Insurance giant Friends Life saw its first half year operating profits before tax drop by £12m compared to a year ago in the wake of the UK government's radical retirement reforms.
The FTSE 100 constituent revealed in its half year results that its operating profits before tax fell by 7% from 171m ($288m, €215m) in 2013 to £159m in 2014.
The firm explained that the fall had been partially offset by higher returns on shareholder assets as long-term expected rates of return improve.
"It's clear that our industry has seen a large amount of change in the first six months of 2014," said Andy Briggs, group chief executive of Friends Life.
"The scale of our business with more than two million pension customers representing one in seven defined contribution savers, as well as our focus on customer needs, means we are well placed to win in the retirement and savings market.

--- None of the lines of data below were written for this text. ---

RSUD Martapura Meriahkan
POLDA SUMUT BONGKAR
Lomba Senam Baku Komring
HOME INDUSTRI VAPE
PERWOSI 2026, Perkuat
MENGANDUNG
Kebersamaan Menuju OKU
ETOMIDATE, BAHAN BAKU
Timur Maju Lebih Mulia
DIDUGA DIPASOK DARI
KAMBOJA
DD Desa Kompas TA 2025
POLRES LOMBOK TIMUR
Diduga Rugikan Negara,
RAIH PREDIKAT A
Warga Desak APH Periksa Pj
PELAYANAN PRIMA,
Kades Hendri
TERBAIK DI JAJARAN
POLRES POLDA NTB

"I remain confident that we can fully benefit from the opportunities presented to us and that we have the right people to deliver our plans to drive growth throughout the business."
The company also revealed in its report that its value of new business dropped from £85m to £65m over the year.
The results come after the Chancellor George Osborne unveiled a raft of radical pension reforms as part of his 2014 Budget.
Among the Conservative MP's measures was the legislation to enable retirees to withdraw their pension pot without having to purchase a costly annuity.
But a report from professional services firm Towers Watson retirement market will triple to £50bn in 2023 despite the changes.
However, Friends Life said new annuity applications are now beginning to fall, albeit not yet to the level of long-term expectations.
The firm said it expects applications in the second half of 2014 to fall further towards its long-term expectation of 20% lower than pre-Budget levels for Guaranteed Annuity Options business and 50% - 70% lower than pre-Budget levels for non-GAO business.